Counting data with pictures:
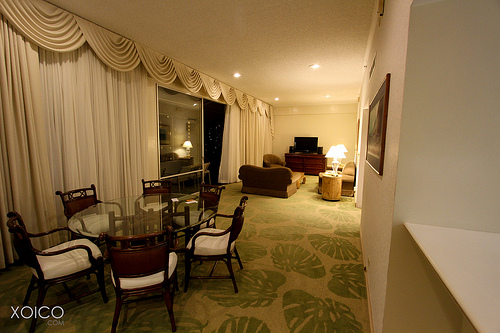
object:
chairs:
[6, 211, 179, 332]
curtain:
[0, 0, 275, 267]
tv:
[293, 136, 319, 153]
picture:
[364, 72, 392, 178]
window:
[203, 99, 228, 182]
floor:
[250, 196, 362, 332]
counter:
[401, 221, 499, 332]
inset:
[402, 222, 499, 332]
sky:
[204, 97, 226, 161]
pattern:
[253, 207, 348, 330]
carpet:
[244, 240, 362, 332]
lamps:
[323, 144, 348, 175]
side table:
[320, 173, 343, 202]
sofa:
[237, 153, 306, 199]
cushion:
[30, 238, 103, 280]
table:
[67, 193, 221, 240]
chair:
[183, 195, 251, 292]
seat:
[110, 250, 178, 289]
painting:
[363, 72, 391, 176]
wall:
[360, 0, 411, 332]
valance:
[39, 1, 277, 107]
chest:
[283, 152, 328, 176]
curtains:
[174, 61, 275, 183]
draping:
[220, 82, 272, 118]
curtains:
[0, 0, 142, 71]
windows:
[158, 87, 229, 196]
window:
[157, 86, 201, 200]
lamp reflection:
[180, 138, 196, 157]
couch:
[237, 164, 301, 199]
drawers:
[285, 156, 327, 175]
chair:
[103, 230, 179, 332]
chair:
[6, 211, 111, 318]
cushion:
[186, 226, 238, 256]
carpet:
[189, 184, 372, 332]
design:
[267, 239, 327, 280]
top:
[104, 197, 172, 235]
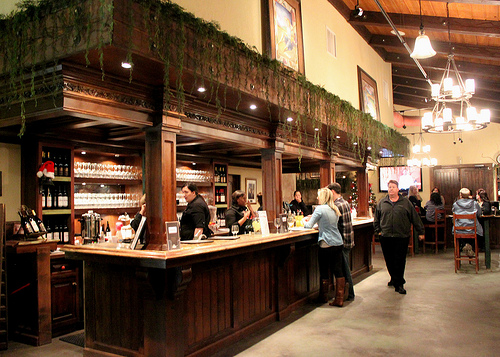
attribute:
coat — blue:
[451, 197, 485, 236]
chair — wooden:
[451, 210, 478, 272]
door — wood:
[427, 162, 494, 202]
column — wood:
[143, 126, 213, 211]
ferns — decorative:
[1, 5, 411, 161]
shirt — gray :
[375, 197, 421, 239]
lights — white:
[404, 27, 493, 137]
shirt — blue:
[301, 203, 346, 245]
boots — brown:
[327, 271, 348, 310]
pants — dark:
[367, 197, 440, 302]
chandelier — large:
[420, 60, 491, 136]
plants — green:
[188, 45, 410, 177]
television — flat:
[378, 162, 423, 192]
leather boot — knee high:
[332, 280, 348, 308]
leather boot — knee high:
[319, 278, 329, 303]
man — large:
[335, 160, 431, 296]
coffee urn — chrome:
[81, 208, 104, 247]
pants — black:
[379, 232, 416, 289]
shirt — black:
[176, 200, 210, 240]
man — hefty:
[377, 178, 427, 295]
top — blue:
[451, 193, 486, 239]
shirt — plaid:
[332, 193, 356, 244]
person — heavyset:
[178, 183, 214, 237]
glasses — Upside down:
[78, 160, 142, 203]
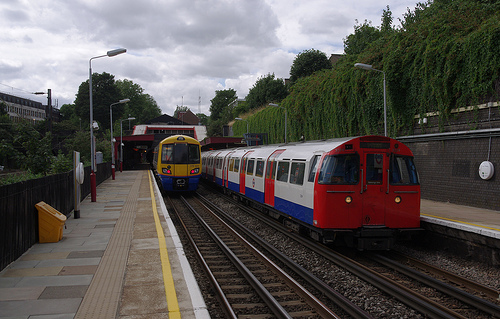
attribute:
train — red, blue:
[197, 133, 422, 251]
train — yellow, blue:
[154, 136, 204, 195]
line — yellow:
[145, 169, 186, 317]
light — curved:
[80, 46, 130, 206]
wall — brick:
[400, 102, 499, 214]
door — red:
[260, 152, 288, 209]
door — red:
[236, 146, 256, 195]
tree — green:
[73, 73, 131, 165]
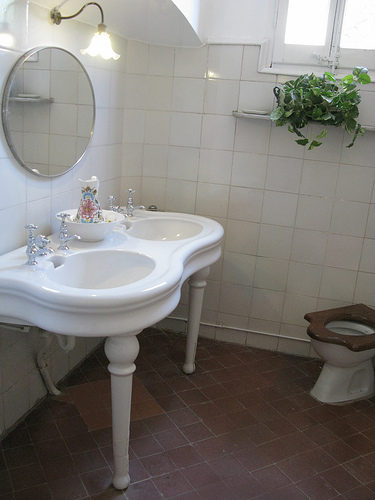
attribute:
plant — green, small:
[272, 65, 370, 151]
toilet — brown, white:
[300, 295, 374, 412]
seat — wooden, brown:
[299, 299, 374, 353]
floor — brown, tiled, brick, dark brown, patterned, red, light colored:
[4, 328, 370, 499]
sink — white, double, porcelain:
[5, 201, 228, 494]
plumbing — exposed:
[8, 321, 80, 406]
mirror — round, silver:
[3, 45, 97, 180]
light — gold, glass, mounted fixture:
[49, 2, 124, 68]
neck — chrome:
[60, 3, 107, 32]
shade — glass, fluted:
[79, 31, 120, 63]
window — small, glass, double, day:
[263, 1, 374, 82]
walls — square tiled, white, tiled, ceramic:
[5, 4, 374, 358]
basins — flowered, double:
[53, 209, 193, 294]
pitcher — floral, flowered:
[76, 176, 107, 225]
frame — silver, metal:
[8, 43, 98, 180]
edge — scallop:
[81, 47, 117, 60]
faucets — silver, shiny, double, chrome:
[16, 186, 145, 268]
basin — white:
[57, 209, 123, 243]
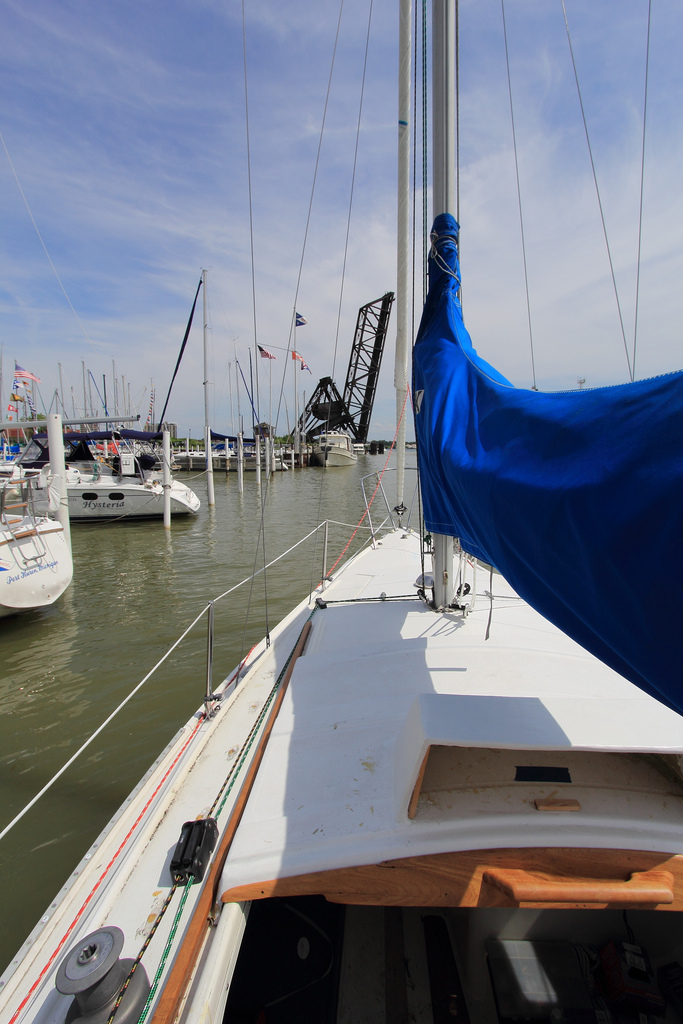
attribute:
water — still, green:
[88, 572, 149, 621]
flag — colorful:
[250, 342, 277, 368]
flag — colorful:
[288, 304, 310, 334]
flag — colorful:
[286, 347, 304, 364]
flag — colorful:
[300, 357, 312, 378]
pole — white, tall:
[40, 408, 74, 542]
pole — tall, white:
[159, 425, 173, 530]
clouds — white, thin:
[6, 6, 660, 441]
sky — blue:
[7, 3, 661, 442]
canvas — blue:
[407, 212, 661, 709]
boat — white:
[0, 511, 74, 609]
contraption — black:
[161, 815, 220, 888]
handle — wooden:
[480, 866, 661, 924]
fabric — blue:
[410, 204, 660, 706]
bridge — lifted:
[337, 286, 397, 447]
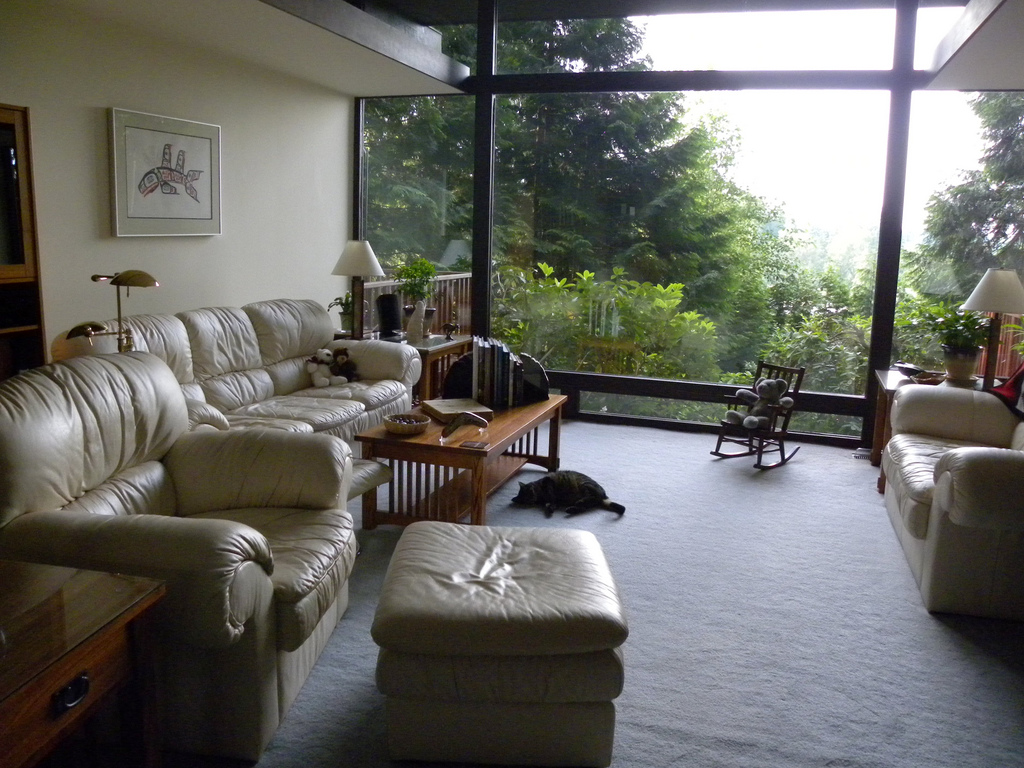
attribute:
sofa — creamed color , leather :
[93, 289, 426, 461]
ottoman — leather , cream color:
[363, 517, 627, 751]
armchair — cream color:
[8, 350, 373, 762]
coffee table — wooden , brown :
[372, 356, 569, 533]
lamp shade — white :
[324, 239, 385, 287]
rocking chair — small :
[720, 361, 796, 475]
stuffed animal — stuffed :
[731, 380, 788, 439]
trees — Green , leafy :
[461, 25, 993, 380]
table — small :
[861, 348, 1007, 412]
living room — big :
[97, 0, 979, 751]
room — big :
[45, 11, 1011, 752]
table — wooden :
[355, 372, 580, 527]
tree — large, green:
[549, 108, 755, 270]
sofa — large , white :
[58, 294, 428, 479]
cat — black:
[503, 449, 627, 527]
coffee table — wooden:
[357, 380, 566, 529]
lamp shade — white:
[329, 237, 384, 339]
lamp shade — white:
[955, 265, 1022, 392]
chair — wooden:
[715, 317, 840, 489]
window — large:
[366, 0, 1022, 441]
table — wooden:
[358, 292, 592, 574]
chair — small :
[700, 358, 809, 472]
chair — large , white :
[8, 342, 365, 749]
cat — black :
[497, 468, 640, 521]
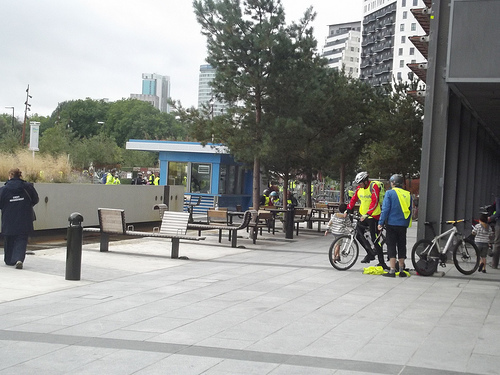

→ **ABOUT THIS EXERCISE**
Find every line in the data above that contains the string "wooden", treating uppercase and lowercase as different, and copy each of those lines.

→ **WRITTEN ANSWER**
chair — wooden:
seat — wooden, brown:
handle — wooden:
coffee table — wooden , brown :
table — wooden :
coffee table — wooden:
chair — wooden:
table — wooden:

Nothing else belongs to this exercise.